Veja abaixo os principais trechos e clique AQUI aqui para assistir à entrevista na íntegra no WatchESPN.

Barcelona

"Muita gente fala que eu fui comprado pelo Barcelona e fui emprestado para o Betis. Não. Eu fui contratado pelo Betis também. São dois anos e meio aqui, dois anos e meio no Barcelona. Betis é um clube fantástico. Já tenho um carinho enorme e me considero em casa. Aqui estou pegando essa adaptação da liga para futuramente ir para o Barcelona. Mas não sou emprestado pelo Barcelona. Sou do Betis até (o meio) de 2021. Se houver acordo entre os clube, é inevitável (ir antes disso para o Barcelona). Mas não penso em sair antes. Penso em fazer meu trabalho aqui e focar no clube."

Daniel Alves

"O Rubi (técnico do Betis) disse que ia me “colocar” na seleção principal. Ele já trabalho com o Daniel Alves e me disse que tenho muitas coisas parecidas com ele e para eu seguir trabalhando que chegaria à seleção. Aí quando fui pela primeira vez para a principal (em novembro de 2019) fui falar com ele e nos abraçamos. Rubi pega no meu pé porque quer meu melhor. Devo muito a ele.

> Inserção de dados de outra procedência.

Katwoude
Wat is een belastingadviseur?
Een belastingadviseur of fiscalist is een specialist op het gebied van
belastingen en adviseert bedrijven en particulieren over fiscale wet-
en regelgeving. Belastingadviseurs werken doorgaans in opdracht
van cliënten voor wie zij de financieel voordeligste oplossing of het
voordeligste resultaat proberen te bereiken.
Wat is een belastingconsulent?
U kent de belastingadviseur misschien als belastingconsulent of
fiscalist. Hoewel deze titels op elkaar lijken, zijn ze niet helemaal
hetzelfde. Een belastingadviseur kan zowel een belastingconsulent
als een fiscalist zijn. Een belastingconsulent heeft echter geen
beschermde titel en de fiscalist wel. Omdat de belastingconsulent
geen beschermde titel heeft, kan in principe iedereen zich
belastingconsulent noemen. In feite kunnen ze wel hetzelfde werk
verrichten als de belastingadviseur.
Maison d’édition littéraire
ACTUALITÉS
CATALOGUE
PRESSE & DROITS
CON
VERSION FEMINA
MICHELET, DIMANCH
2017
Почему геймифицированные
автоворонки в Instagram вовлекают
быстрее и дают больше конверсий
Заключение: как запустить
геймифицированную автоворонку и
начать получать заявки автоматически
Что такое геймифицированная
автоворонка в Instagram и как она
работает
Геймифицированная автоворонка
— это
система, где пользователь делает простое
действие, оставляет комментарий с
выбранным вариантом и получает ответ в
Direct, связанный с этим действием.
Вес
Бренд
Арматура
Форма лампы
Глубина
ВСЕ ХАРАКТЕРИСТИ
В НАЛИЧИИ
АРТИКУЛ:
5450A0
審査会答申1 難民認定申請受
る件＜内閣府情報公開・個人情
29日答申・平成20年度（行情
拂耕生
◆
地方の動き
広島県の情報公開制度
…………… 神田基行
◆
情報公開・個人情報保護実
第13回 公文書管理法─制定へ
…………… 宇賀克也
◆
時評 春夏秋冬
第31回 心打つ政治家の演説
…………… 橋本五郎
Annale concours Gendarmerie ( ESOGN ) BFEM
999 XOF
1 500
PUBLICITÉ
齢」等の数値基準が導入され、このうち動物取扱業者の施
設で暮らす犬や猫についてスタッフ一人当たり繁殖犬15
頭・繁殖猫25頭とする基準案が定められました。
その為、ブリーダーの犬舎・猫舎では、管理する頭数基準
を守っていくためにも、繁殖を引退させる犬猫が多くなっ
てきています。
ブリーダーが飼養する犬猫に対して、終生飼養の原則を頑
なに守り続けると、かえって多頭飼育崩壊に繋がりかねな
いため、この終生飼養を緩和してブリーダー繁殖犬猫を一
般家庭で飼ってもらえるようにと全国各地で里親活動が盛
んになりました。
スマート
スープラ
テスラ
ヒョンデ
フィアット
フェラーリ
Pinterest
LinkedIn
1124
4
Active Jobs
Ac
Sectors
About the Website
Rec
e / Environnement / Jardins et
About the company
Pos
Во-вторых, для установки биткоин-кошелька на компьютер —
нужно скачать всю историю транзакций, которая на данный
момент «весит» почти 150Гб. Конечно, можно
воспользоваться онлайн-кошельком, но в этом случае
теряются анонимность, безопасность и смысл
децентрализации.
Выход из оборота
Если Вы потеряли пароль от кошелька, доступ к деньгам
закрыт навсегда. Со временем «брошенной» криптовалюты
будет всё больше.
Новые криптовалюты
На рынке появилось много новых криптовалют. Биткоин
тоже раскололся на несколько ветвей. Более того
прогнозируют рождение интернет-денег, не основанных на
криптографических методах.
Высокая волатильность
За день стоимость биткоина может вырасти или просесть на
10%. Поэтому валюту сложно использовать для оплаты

Daniel Alves dispensa comentários. Desde que comecei a jogar de lateral, vejo o Daniel Alves como “top”. É um ídolo, que tenho carinho muito grande. Não conheço pessoalmente, mas tenho muita vontade conversar um pouco. Com certeza tem muito para me ensinar. Tenho características parecidas. Claro, têm coisas em que ele é muito melhor, mas posso chegar no nível com muito trabalho."

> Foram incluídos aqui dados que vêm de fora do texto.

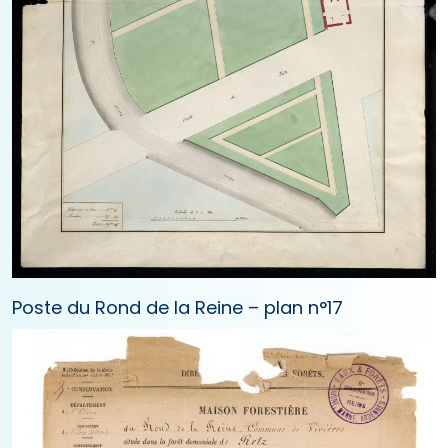
Poste du Rond de la Reine – plan n°17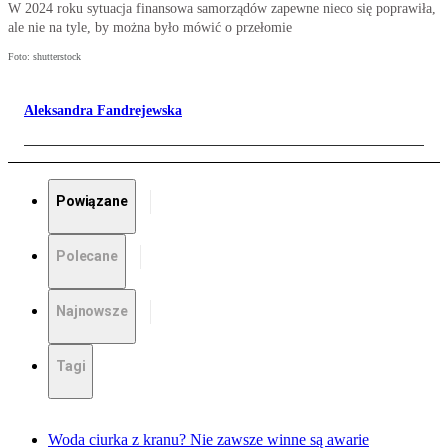
W 2024 roku sytuacja finansowa samorządów zapewne nieco się poprawiła,
ale nie na tyle, by można było mówić o przełomie
Foto: shutterstock
Aleksandra Fandrejewska
Powiązane
Polecane
Najnowsze
Tagi
Woda ciurka z kranu? Nie zawsze winne są awarie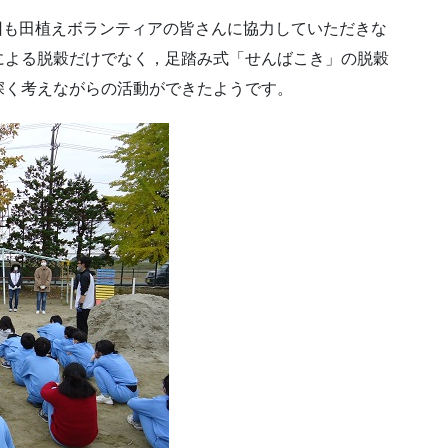
今回も田植えボランティアの皆さんに協力していただきな
による脱穀だけでなく，足踏み式「せんばこき」の脱穀
深く考えながらの活動ができたようです。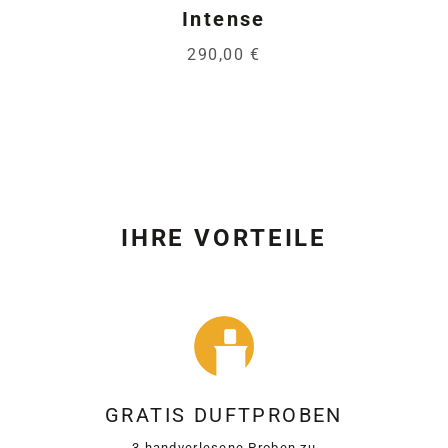
Intense
290,00 €
IHRE VORTEILE
GRATIS DUFTPROBEN
3 handverlesene Proben zu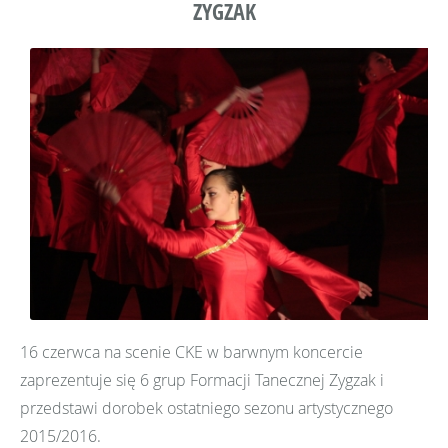
ZYGZAK
16 czerwca na scenie CKE w barwnym koncercie
zaprezentuje się 6 grup Formacji Tanecznej Zygzak i
przedstawi dorobek ostatniego sezonu artystycznego
2015/2016.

Seleção brasileira e Olimpíada

"Na seleção principal, é mais complicado o trote (em que tem que se apresentar e cantar diante de todos jogadores e comissão) do que a estreia (risos). Foi um momento incrível. Era um sonho de criança vestir a camisa da seleção. Jogadores que nunca tinha visto pessoalmente e poder treinar com eles… é um momento que vou guardar toda vida.

A seleção sub-23 foi muito importante para minha ida para a principal. Aprendi muito com o (André) Jardine. Foi um treinador que me ajudou muito. Uma característica que eu não tinha era jogar de costas. E era difícil para mim. O Jardine conseguiu me explicar isso em três ou quatro treinos. Foi muito rápido.

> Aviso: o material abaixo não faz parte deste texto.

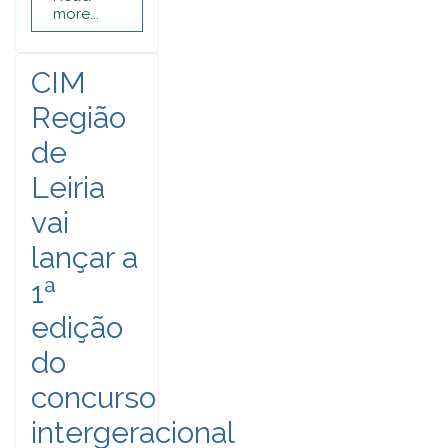
more...
CIM
Região
de
Leiria
vai
lançar a
1ª
edição
do
concurso
intergeracional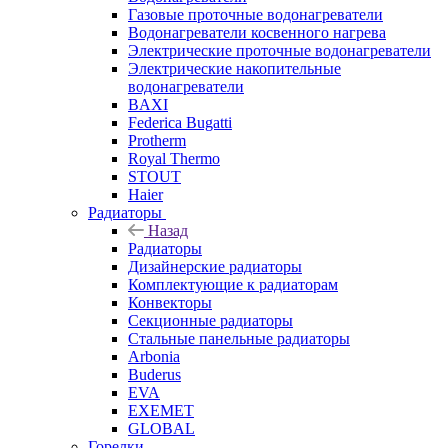
Газовые проточные водонагреватели
Водонагреватели косвенного нагрева
Электрические проточные водонагреватели
Электрические накопительные
водонагреватели
BAXI
Federica Bugatti
Protherm
Royal Thermo
STOUT
Haier
Радиаторы
Назад
Радиаторы
Дизайнерские радиаторы
Комплектующие к радиаторам
Конвекторы
Секционные радиаторы
Стальные панельные радиаторы
Arbonia
Buderus
EVA
EXEMET
GLOBAL
Горелки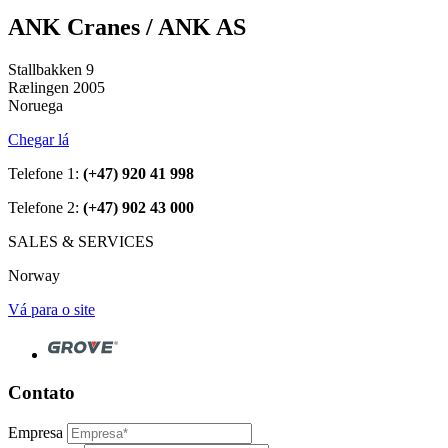
ANK Cranes / ANK AS
Stallbakken 9
Rælingen 2005
Noruega
Chegar lá
Telefone 1:
(+47) 920 41 998
Telefone 2:
(+47) 902 43 000
SALES & SERVICES
Norway
Vá para o site
Contato
Empresa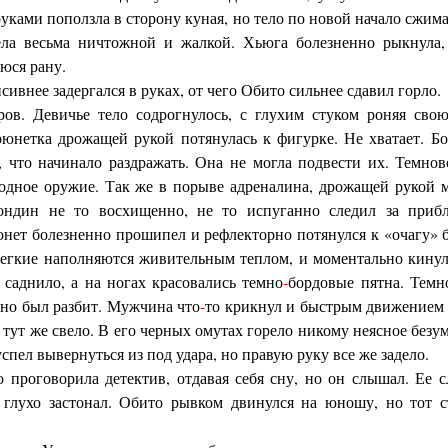
ами поползла в сторону куная, но тело по новой начало сжимат
ела весьма ничтожной и жалкой. Хьюга болезненно рыкнула,
юся рану.
ивнее задергался в руках, от чего Обито сильнее сдавил горло.
ров. Девичье тело содрогнулось, с глухим стуком роняя сво
юнетка дрожащей рукой потянулась к фигурке. Не хватает. Бо
, что начинало раздражать. Она не могла подвести их. Темнов
лодное оружие. Так же в порыве адреналина, дрожащей рукой 
ондин не то восхищенно, не то испуганно следил за при
юнет болезненно прошипел и рефлекторно потянулся к «очагу» 
легкие наполняются живительным теплом, и моментально кинул
 саднило, а на ногах красовались темно
-
бордовые пятна. Темн
вно был разбит. Мужчина что
-
то крикнул и быстрым движением 
 тут же свело. В его черных омутах горело никому неясное без
спел вывернуться из под удара, но правую руку все же задело.
проговорила детектив, отдавая себя сну, но он слышал. Ее 
 глухо застонал. Обито рывком двинулся на юношу, но тот с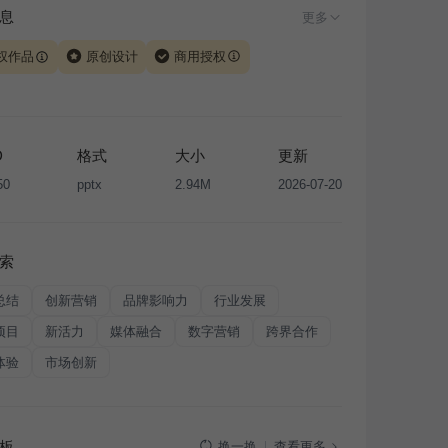
息
更多
权作品
原创设计
商用授权
由 iSlide 团队原创设计或已获得相关权利人授权，PPT 格
、模板（含预览图）受著作权法保护，著作权及相关权利归
所有。下载使用需遵循
版权声明
条款，禁止任何形式的转
D
格式
大小
更新
售或出租，未经投权许可任何人不得擅自转载和分发，否则
50
pptx
2.94M
2026-07-20
我国著作权法的相关规定承担相应法律责任。
索
总结
创新营销
品牌影响力
行业发展
项目
新活力
媒体融合
数字营销
跨界合作
体验
市场创新
板
查看更多
换一换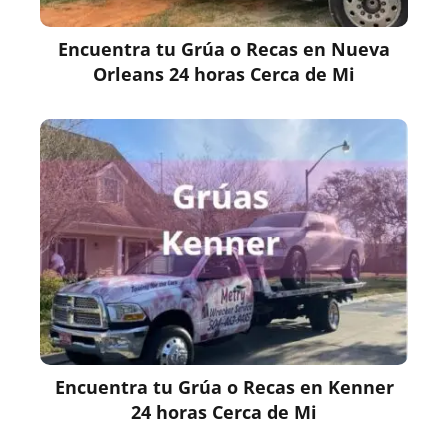
Encuentra tu Grúa o Recas en Nueva
Orleans 24 horas Cerca de Mi
Encuentra tu Grúa o Recas en Kenner
24 horas Cerca de Mi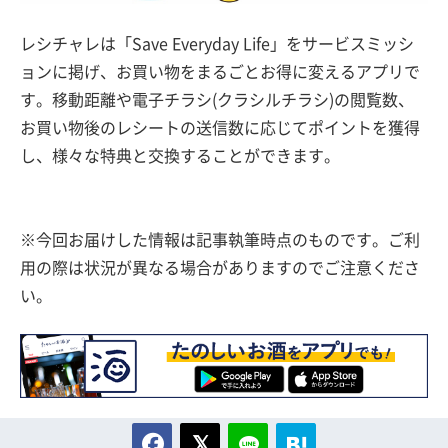
レシチャレは「Save Everyday Life」をサービスミッシ
ョンに掲げ、お買い物をまるごとお得に変えるアプリで
す。移動距離や電子チラシ(クラシルチラシ)の閲覧数、
お買い物後のレシートの送信数に応じてポイントを獲得
し、様々な特典と交換することができます。
※今回お届けした情報は記事執筆時点のものです。ご利
用の際は状況が異なる場合がありますのでご注意くださ
い。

Assisti ao Pré-Olímpico e é muito ruim ver de fora. A gente fica muito nervoso. Mas estou muito feliz com a vaga conquistado e o desempenho dos meninos. Torço por todos. E agora vamos brigar pelo título olímpico."

Adaptação ao futebol espanhol

"Aqui se exige mais taticamente e defensivamente. E eu demorei um pouquinho para me adaptar nesse aspecto, mas todos dias eu trabalhava muito forte para me desenvolver. Aqui você encara jogadores como Messi, Griezmann… Jogadores de ótima qualidade, como Vinicius Jr. e Rodrygo. São jogadores que se der um vacilo “acabam” com você. Então fui cobrado quanto à minha parte defensiva que estava regular, mas eu tinha que melhorar muito para jogar em alto nível na liga espanhola. Fiquei focado, trabalhei forte em cima disso e consegui evoluir para me firmar na posição."

Messi

"Quando você joga contra ele, você vê que ele é muito mais do que você pensa. É inexplicável a facilidade com que ele faz as coisas. Todo momento que ele pega a bola, o adversário tem que esperar que ele vá fazer algo diferente. Ele tem muito recurso. Você tem que torcer para ele não estar em um dia bom. Se estiver, muito difícil alguém parar ele. É uma coisa de outro mundo."